The paper "Role of Captive Insurers in the Financial Market" is an outstanding example of a finance and accounting coursework. Captive insurance is a form of insurance in which the insurer is fully insured by the insureds. The main aim focuses on self-funding at the risk of the owner as stipulated by Adams and David (2002, p. 36). In its process, it involves a carrier who performs the role as a licensed insurance carrier that is controlled by the given parent corporation or an enterprise. Moreover, Kong and Manmohan (2005) states that the policyholder can be another person, a business or a family who have an interest in insurance.
It is operated so as to provide insurance cover to the owner as well as ensuring businesses of the same type where they are required to pay premiums in exchange for insurance cover. According to Jaffee (2009, pp. 11-12), in 2000, there were approximately 4500 captives who had been registered as indicated in fig 1. This contributed to the net gain of approximately 31.6%. The values of the premiums were estimated to be $20 billion in the same year.
In the past, the risks were ranging from the coverage for property, the casualty for the worker's compensation although it has no longer been remarkable for the company to reinsure one or more of the benefits of an employee in a captive as itemized by Maeda Yoshihiko and Nicos (2010, 47). Even though the captive insures the parent companies risk only which includes the risks of those associated with it, it regularly functions as a normal regular insurer by issuing policies to its shareholders, disbursing claim payments, collecting premiums, preparing balance sheets and income statements and has to comply with the regulatory requirements of the domicile where that places jurisdiction applies.

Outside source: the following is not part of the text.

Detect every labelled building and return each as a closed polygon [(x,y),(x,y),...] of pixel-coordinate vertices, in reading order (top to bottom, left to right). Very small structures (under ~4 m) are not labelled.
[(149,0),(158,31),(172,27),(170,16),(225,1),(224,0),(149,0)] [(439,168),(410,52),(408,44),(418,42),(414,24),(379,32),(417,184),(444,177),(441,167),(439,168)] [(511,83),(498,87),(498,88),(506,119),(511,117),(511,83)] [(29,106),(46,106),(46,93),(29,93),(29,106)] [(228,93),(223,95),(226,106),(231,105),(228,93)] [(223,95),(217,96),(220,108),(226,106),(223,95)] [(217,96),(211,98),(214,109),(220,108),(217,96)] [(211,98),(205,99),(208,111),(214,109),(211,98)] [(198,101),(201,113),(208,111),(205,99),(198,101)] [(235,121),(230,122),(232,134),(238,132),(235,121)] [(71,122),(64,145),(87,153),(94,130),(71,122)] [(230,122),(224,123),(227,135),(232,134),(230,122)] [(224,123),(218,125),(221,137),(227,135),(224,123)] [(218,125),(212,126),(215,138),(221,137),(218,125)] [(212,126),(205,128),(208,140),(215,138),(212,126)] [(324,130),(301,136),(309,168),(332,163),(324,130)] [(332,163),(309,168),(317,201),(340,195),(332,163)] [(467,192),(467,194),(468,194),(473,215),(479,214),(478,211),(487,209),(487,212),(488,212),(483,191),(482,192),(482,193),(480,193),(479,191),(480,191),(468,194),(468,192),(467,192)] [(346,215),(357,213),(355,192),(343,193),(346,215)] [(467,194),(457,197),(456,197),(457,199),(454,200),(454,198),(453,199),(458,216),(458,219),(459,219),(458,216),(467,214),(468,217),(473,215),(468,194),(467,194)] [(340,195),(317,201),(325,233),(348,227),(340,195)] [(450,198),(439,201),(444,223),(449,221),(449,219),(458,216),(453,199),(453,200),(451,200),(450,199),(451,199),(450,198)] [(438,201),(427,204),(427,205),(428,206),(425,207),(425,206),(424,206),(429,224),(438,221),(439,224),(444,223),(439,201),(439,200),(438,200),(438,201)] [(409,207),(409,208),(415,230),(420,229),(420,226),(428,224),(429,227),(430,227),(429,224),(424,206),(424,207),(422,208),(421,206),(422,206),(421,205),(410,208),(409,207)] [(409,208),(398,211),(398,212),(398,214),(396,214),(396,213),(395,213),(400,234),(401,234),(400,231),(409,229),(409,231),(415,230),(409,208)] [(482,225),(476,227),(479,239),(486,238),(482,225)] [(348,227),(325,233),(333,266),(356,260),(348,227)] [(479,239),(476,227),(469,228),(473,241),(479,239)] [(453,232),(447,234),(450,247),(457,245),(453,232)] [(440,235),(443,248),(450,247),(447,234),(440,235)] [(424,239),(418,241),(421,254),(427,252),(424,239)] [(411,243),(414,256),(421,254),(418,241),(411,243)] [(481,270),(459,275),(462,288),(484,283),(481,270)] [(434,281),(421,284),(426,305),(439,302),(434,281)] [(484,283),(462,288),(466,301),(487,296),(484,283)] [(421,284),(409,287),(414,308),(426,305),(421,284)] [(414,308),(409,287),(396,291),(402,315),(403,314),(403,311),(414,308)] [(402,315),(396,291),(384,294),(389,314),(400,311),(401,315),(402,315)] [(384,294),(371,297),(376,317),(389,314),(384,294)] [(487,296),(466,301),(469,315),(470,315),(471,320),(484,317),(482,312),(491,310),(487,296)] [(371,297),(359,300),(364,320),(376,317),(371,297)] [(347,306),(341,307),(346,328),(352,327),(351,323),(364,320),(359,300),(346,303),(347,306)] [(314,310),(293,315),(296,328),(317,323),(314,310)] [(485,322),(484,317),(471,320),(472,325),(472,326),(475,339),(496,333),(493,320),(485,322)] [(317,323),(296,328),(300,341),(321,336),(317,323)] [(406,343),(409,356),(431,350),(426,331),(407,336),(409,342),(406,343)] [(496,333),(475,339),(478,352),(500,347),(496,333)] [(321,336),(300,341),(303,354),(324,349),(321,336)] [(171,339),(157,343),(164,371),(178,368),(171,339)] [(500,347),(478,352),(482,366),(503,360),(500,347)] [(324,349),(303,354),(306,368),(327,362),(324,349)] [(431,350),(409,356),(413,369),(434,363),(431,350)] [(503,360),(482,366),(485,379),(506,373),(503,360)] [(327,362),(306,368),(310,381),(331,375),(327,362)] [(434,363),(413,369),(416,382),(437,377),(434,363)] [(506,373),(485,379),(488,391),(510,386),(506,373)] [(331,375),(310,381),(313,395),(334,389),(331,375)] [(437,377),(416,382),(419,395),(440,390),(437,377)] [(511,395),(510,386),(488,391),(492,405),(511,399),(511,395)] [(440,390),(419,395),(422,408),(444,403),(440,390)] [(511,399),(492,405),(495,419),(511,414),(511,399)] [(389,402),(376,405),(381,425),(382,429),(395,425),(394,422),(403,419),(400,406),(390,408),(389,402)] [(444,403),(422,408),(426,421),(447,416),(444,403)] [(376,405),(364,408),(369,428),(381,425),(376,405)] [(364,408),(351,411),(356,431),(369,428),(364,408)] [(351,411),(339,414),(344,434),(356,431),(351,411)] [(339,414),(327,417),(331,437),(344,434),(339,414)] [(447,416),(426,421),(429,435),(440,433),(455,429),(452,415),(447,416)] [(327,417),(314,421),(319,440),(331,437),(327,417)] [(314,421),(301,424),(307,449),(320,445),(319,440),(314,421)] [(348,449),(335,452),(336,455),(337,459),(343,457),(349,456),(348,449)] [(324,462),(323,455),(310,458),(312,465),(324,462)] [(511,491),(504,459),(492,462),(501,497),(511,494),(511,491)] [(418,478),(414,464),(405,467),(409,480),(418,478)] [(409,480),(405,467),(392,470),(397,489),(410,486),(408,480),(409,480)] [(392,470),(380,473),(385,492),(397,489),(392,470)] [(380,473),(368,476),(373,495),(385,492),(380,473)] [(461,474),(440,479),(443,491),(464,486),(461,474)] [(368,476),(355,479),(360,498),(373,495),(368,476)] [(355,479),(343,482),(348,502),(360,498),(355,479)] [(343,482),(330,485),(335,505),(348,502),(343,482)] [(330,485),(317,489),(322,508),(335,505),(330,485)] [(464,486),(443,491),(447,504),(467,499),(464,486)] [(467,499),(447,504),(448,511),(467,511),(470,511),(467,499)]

The difference is that they are not regulated in the same manner as commercial insurance carriers as they are not to insure the general public. This paper gives a critical evaluation of the role of captive insurers in the financial market. Fig 1 Graph indicating a number of captives vs. Time Source: (Jaffee 2009) Captive insurers Captive’ s insurers play a very vital role in the insuring and risk financing market.
There are different types of captive insurers who perform different roles. The cell captive, for instance, is for providing insurance cover for the low-income groups so that, they can offer insurance to their members or the clients. It offers an alternative for obtaining an underwriting where entities are allowed to build up the capital skills. This enables them to become potential insurers in their own right (Giarini, 2000; Sharma 2011). It has also allowed for the formalization of the illegal or informal provision of insurance. This can include the funeral parlours which have opted for the cell captive direction so as to extend their clients with insurance services.
Their main functions may be stated as: Covering several risks of the affiliated companies. They deem as the profit centre in which they are in charge of the management of the companies which they are affiliated. They play a vital role in determining the prices and the decisions that relate to the underwritings investment and management process. They also manage the insured risks.